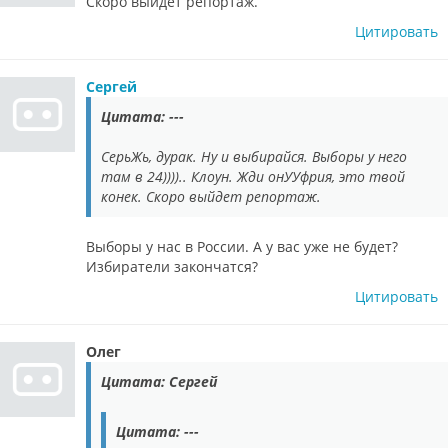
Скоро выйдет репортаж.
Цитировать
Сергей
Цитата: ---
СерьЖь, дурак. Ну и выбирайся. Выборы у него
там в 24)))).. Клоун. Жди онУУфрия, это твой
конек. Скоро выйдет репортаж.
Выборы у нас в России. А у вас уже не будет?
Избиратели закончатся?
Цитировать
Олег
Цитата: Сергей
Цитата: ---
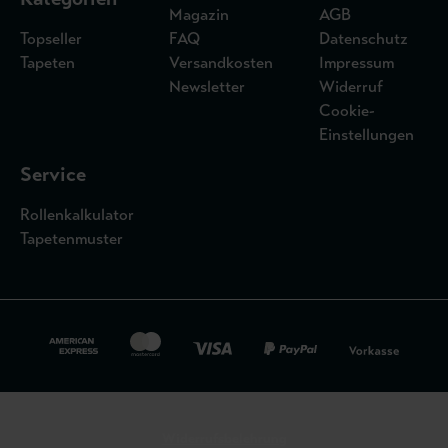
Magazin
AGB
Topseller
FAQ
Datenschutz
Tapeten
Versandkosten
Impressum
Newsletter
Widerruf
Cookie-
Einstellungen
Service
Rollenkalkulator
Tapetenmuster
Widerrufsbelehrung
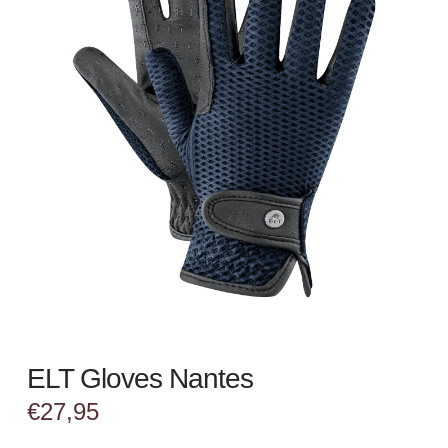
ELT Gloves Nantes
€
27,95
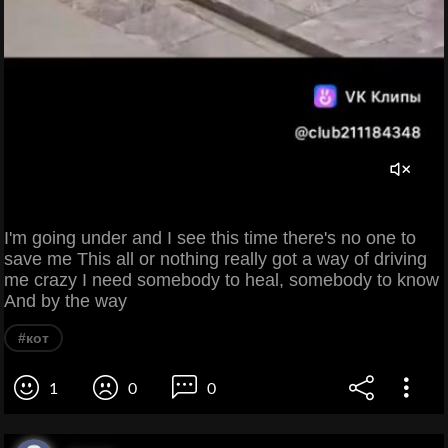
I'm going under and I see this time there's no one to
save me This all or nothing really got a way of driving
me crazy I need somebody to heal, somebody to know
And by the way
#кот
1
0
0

————————

= Exercise description =
Rewrite everything from the line containing "I'm going under" down to the end of the entries, replacing "somebody" with "someone" and keeping everything else unchanged.

= Exercise output =
I'm going under and I see this time there's no one to
save me This all or nothing really got a way of driving
me crazy I need someone to heal, someone to know
And by the way
#кот
1
0
0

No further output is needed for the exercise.